J’ai fait mes compliments aux héritiers de ce bonhomme Évreux. On dit en ce pays que le jeune[2] aspire encore à Marseille ; est-il possible qu’il ne soit pas content, et que pouvant accorder la résidence avec la cour, c’est-à-dire la gloire et les plaisirs, il aime mieux se rendre le dom courrier de Marseille[3], comme son prédécesseur ? Si l’évêché vaut mieux, il le dépenseroit par les chemins ; enfin, chacun a sa manière de penser. Ce que je sais en général du clergé, c’est qu’ils ont beaucoup paru cette année, et ils ont traité le pape comme Monsieur de Rome[4], fort familièrement. Cette guerre est encore meilleure que les autres ; et les évêques, qui se disoient autant de vérités que d’injures, comme vous dites, valoient bien

  1. 9. Voyez la lettre du 5 janvier 1672, tome II, p. 456.

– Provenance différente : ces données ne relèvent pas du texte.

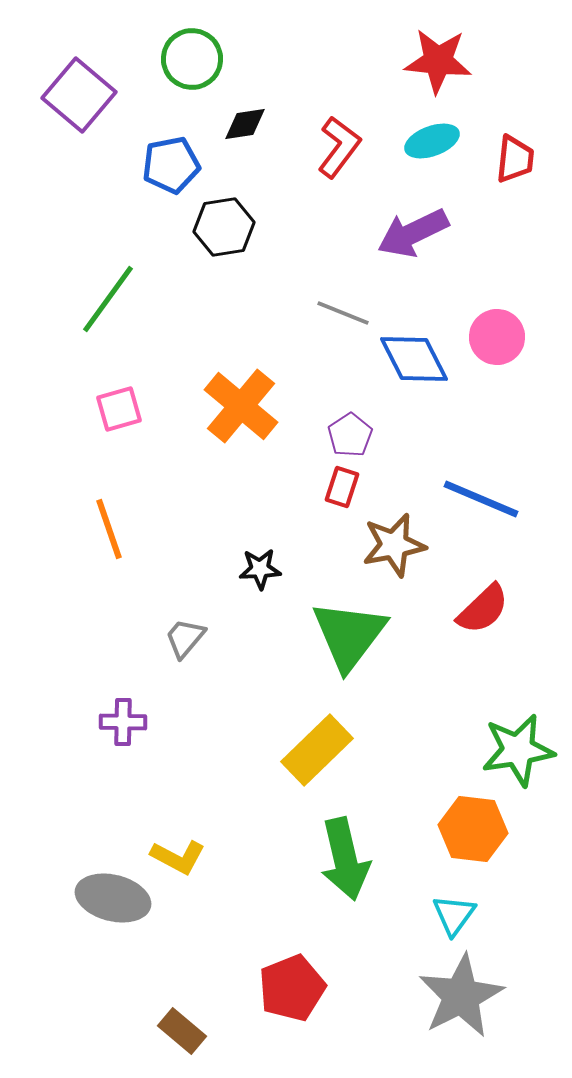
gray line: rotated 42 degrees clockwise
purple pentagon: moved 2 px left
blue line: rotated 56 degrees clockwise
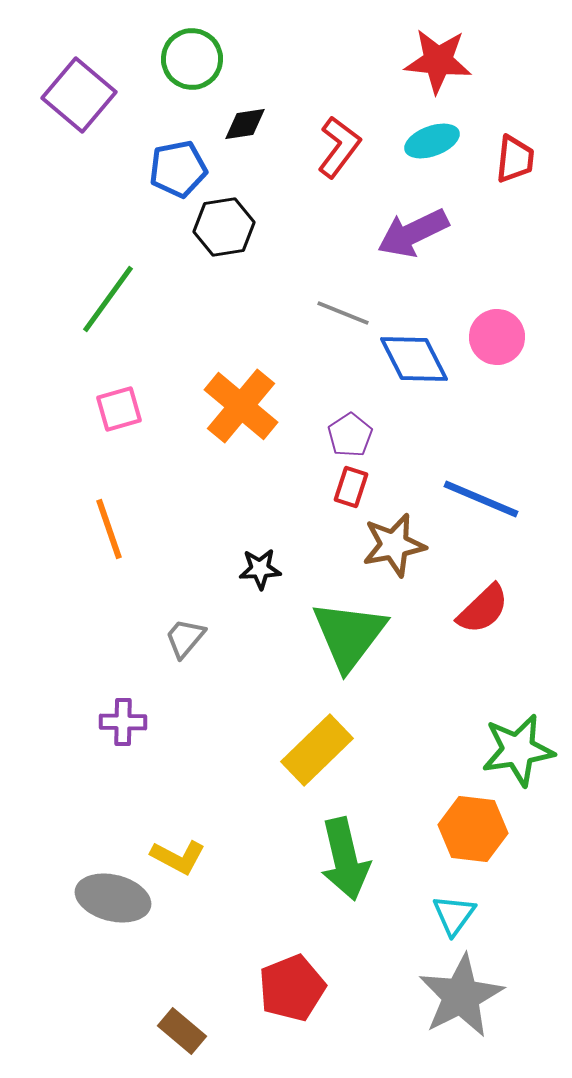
blue pentagon: moved 7 px right, 4 px down
red rectangle: moved 9 px right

  2. 10. Le bel abbé, nommé récemment à l’évèché d’Évreux, dont, comme nous l’avons dit, il ne prit pas possession.
  3. 11. « De Marseille à Paris. » (Édition de 1754.)
  4. 12. C’est ainsi que l’évêque de Noyon, Clermont-Tonnerre, avait l’habitude d’appeler le pape. Voyez tome IV, p. 557.